Oil remained well supported as ongoing output cuts led by the Organization of the Petroleum Exporting Countries and Russia contributed to a significant reduction in excess supplies and as tensions in the Middle East raised the prospects of supply disruptions.
“Rising crude is weighing on the market and has become a major concern,” said K K Mittal, Vice President at Venus India Asset Finance.
Meanwhile, foreign portfolio investors (FPIs) sold shares worth Rs. 529.22 crore last Friday, as per provisional data released by stock exchanges. Domestic institutional investors (DIIs) bought shares worth Rs. 1,920.87 crore.

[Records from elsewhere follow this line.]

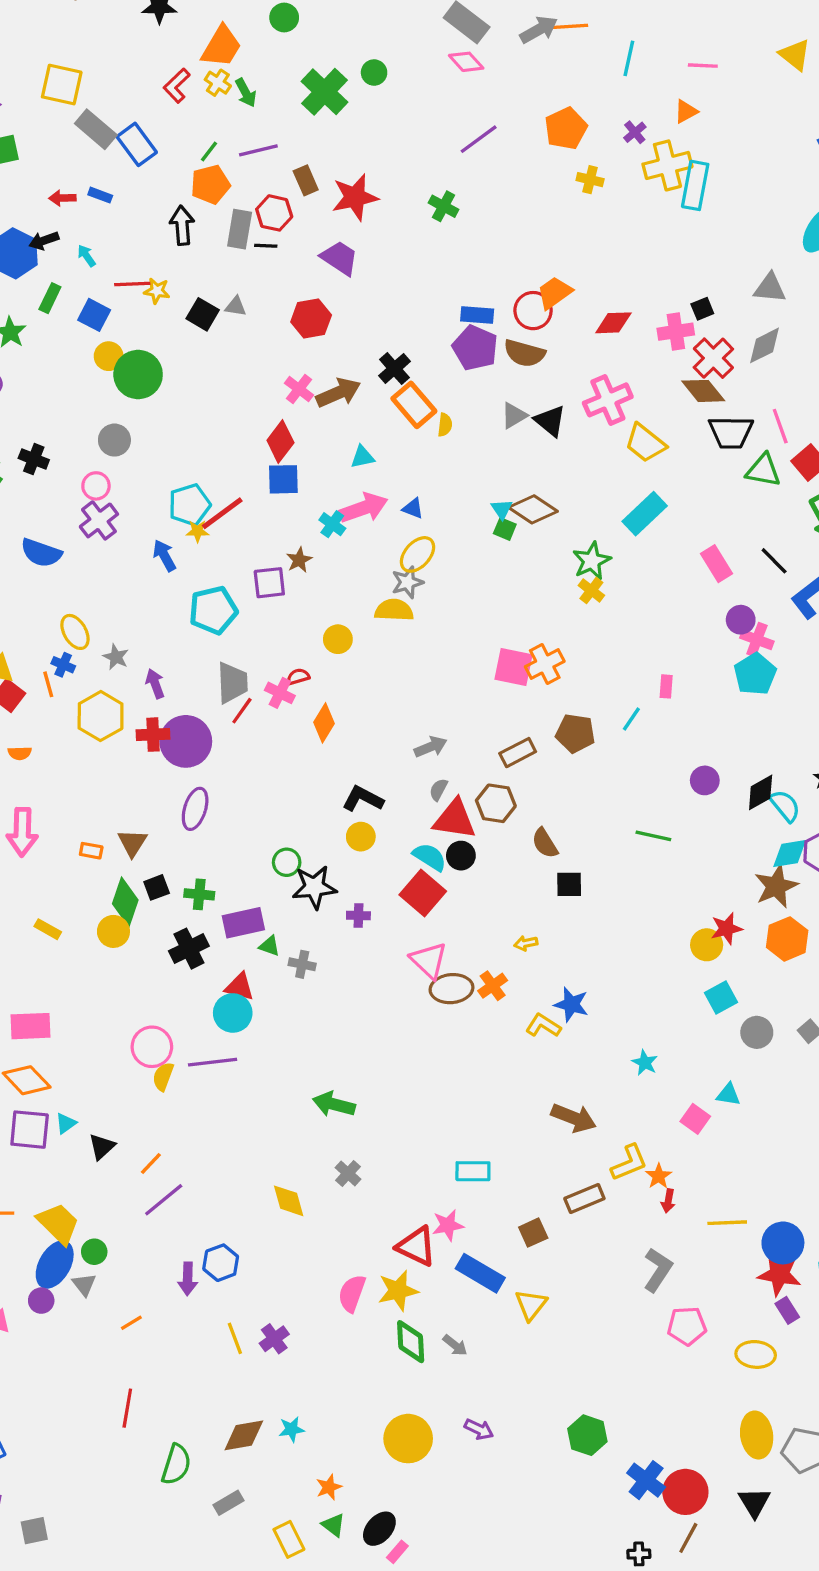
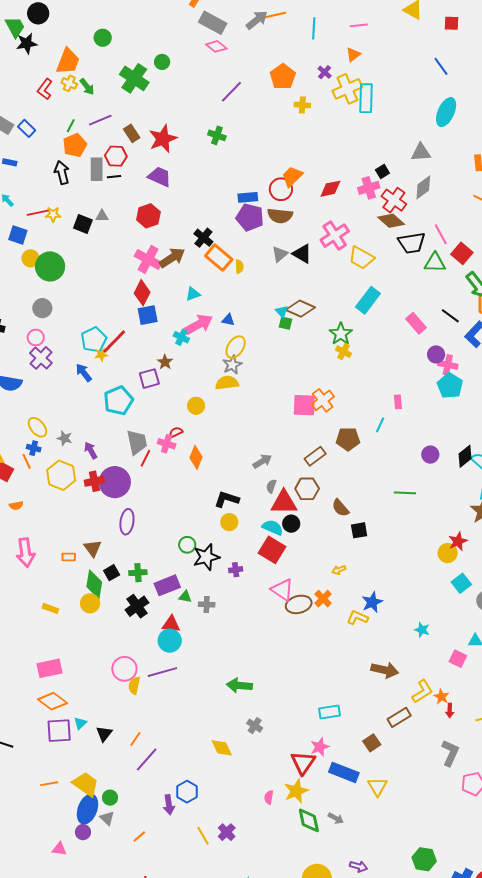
blue rectangle: (137, 144) -> (27, 128), size x0.7
pink cross: (299, 389) -> (148, 259), size x1.5
blue star: (571, 1004) -> (372, 602), turned -30
red triangle: (416, 1246) -> (303, 763), turned 48
pink semicircle: (352, 1293) -> (269, 797), size x0.6

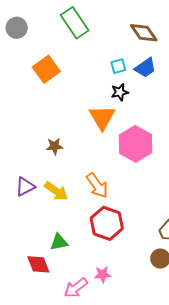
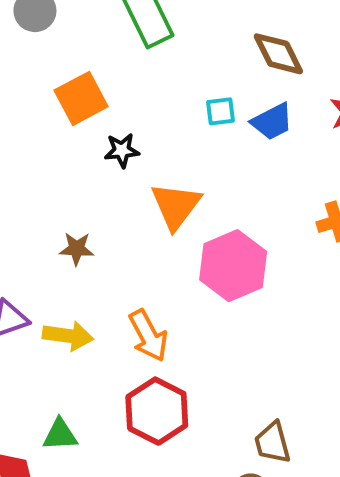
black star: (120, 92) -> (122, 150), moved
yellow arrow: (56, 191) -> (68, 336), turned -35

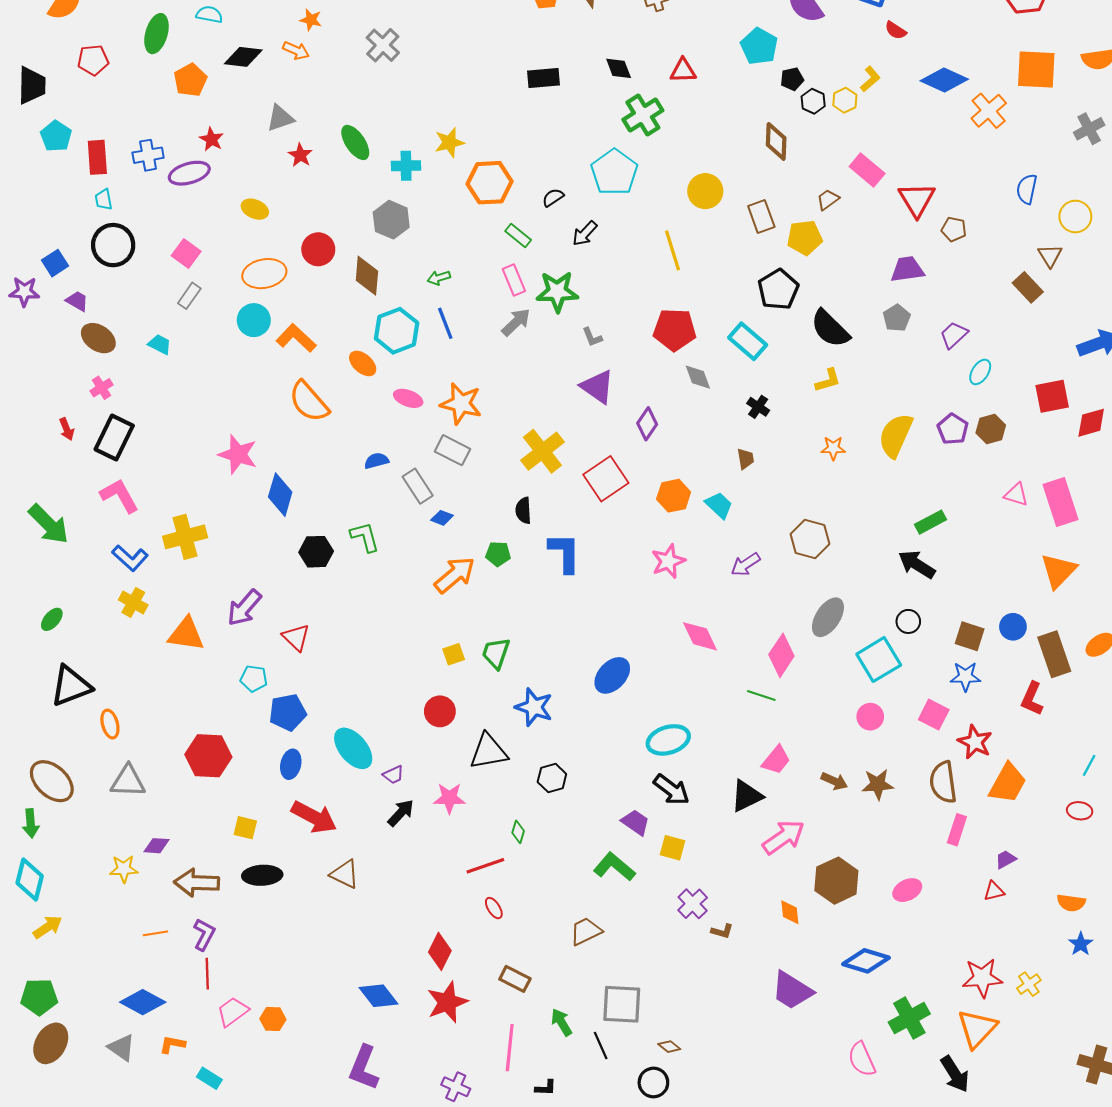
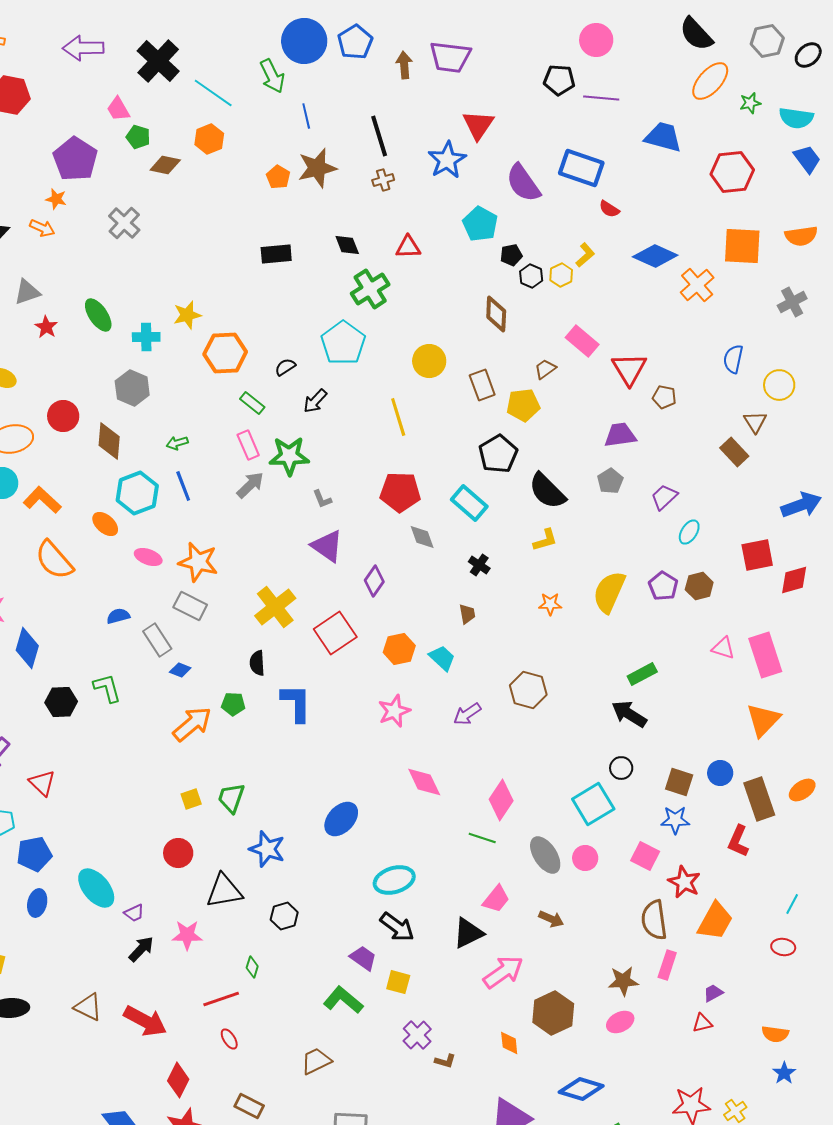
gray ellipse: (828, 617) -> (545, 855), moved, turned -66
brown star: (878, 784) -> (623, 981), moved
red arrow: (314, 817) -> (145, 1021), moved

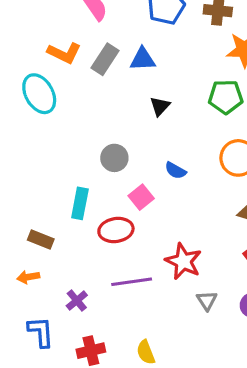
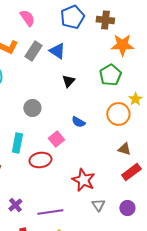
blue triangle: (143, 59) -> (57, 51), turned 36
green pentagon: (226, 97) -> (110, 75), turned -30
gray circle: (114, 158) -> (32, 108), moved
purple line: (132, 282) -> (50, 212), moved

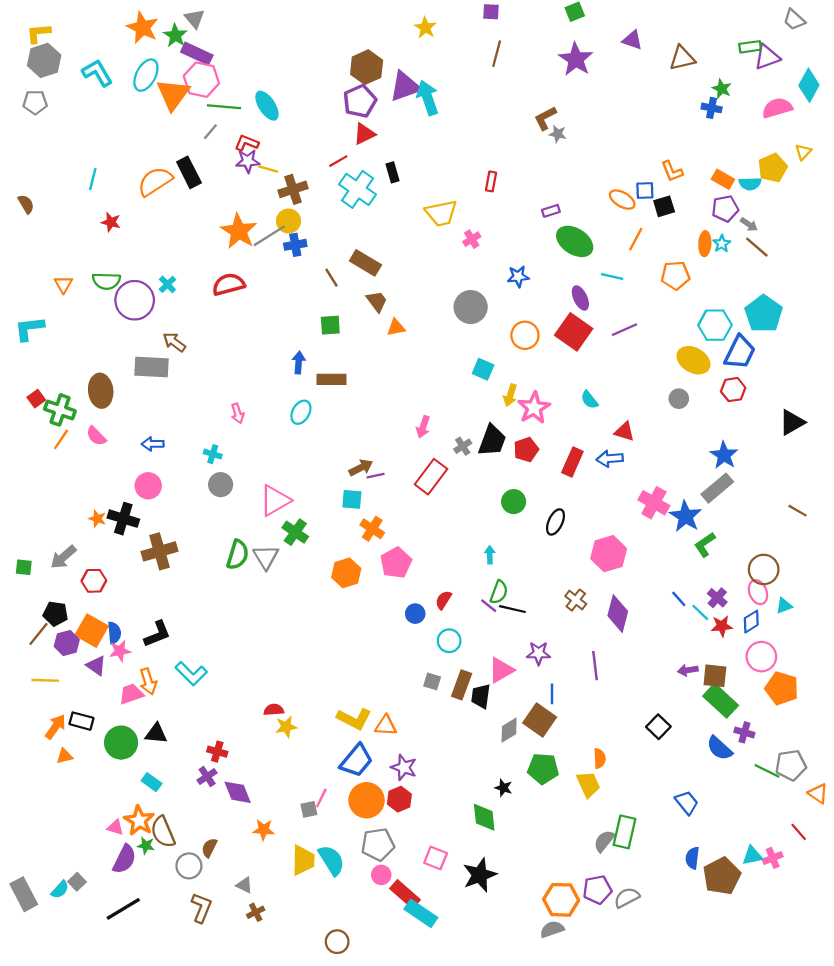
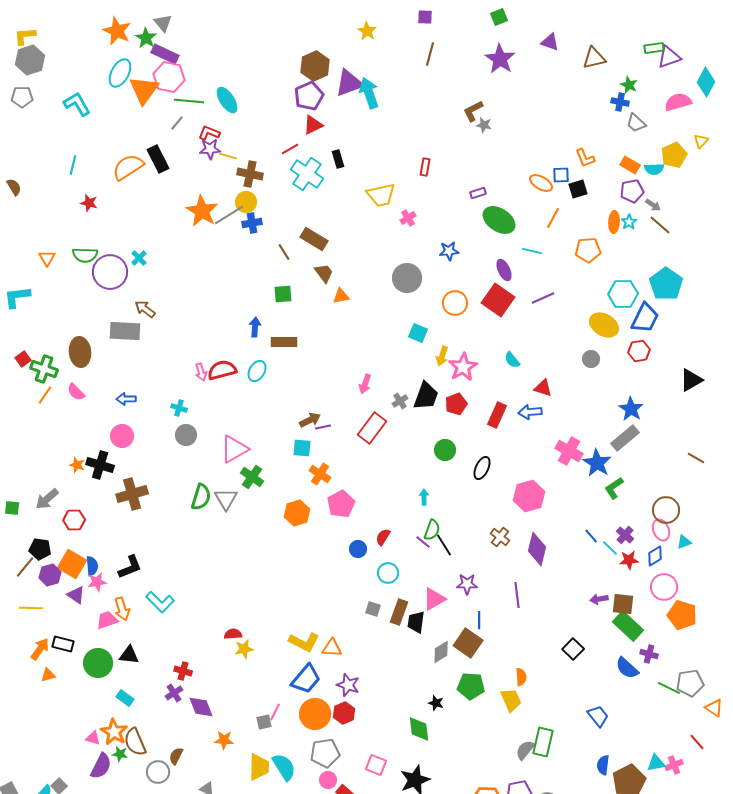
gray trapezoid: (794, 20) -> (636, 123), moved
cyan L-shape: (97, 73) -> (77, 104), moved
brown cross: (293, 189) -> (250, 174), turned 30
red semicircle: (229, 284) -> (222, 370), moved
black line: (512, 609) -> (444, 545), turned 45

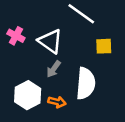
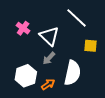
orange arrow: (57, 102) -> (48, 84), turned -56

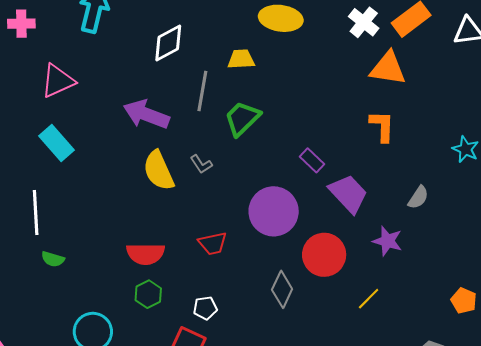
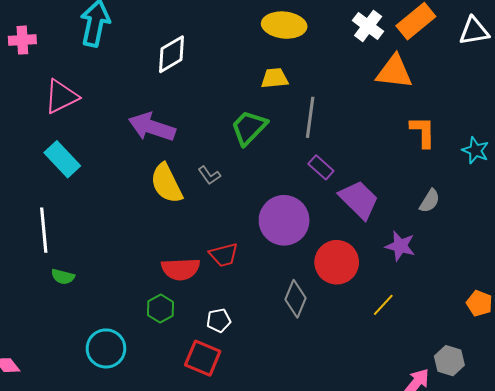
yellow trapezoid: (241, 59) -> (275, 78), moved
gray line: (202, 91) -> (310, 117), moved
orange L-shape: (382, 126) -> (423, 132), moved
red semicircle: (146, 254) -> (181, 269), moved

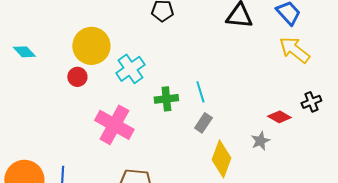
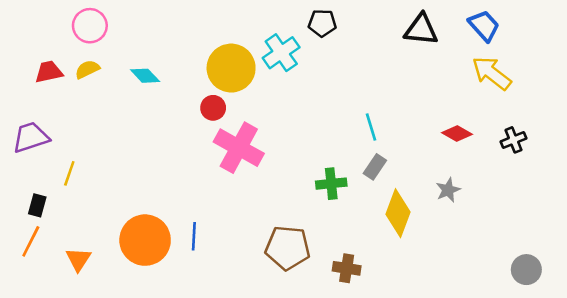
cyan cross: (130, 69) -> (281, 53), moved
green cross: (166, 99) -> (331, 184), moved
red diamond: (279, 117) -> (457, 134), moved
pink cross: (114, 125) -> (239, 148), moved

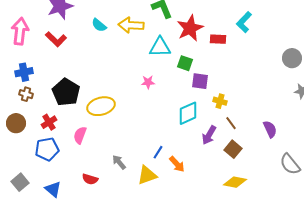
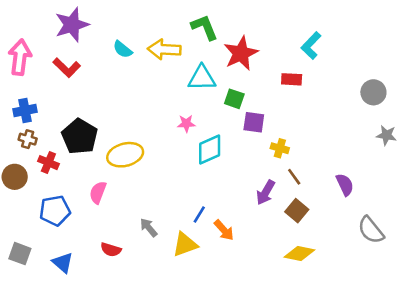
red rectangle: (218, 39) -> (292, 79), moved
cyan diamond: (188, 113) -> (210, 150), moved
red cross: (49, 122) -> (48, 163), moved, turned -35
gray square: (20, 182) -> (20, 254), turned -30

The post-GST re-stocking momentum seen in August 2017 does not seem to have sustained in the subsequent month, going by the latest IIP growth print of 3.8 per cent for September. This is substantially lower than the now revised August IIP growth of 4.5 per cent, as against 4.3 per cent provided at the quick estimate stage in mid-October.
Asian shares stepped back in cautious early trade on Monday as investors look to see whether US Republicans can hammer a tax reform deal quickly, while the British pound fell on growing doubts over Prime Minister Theresa May’s leadership.
MSCI’s broadest index of Asia–Pacific shares outside Japan dipped 0.15 per cent while Tokyo’s benchmark Nikkei dropped 0.7 per cent.
By Friday’s close on Wall Street, the S&P 500 index had snapped an eight-week winning streak as investors took profits after US Senate Republicans had unveiled a new tax plan that differed from the House of Representatives’ version.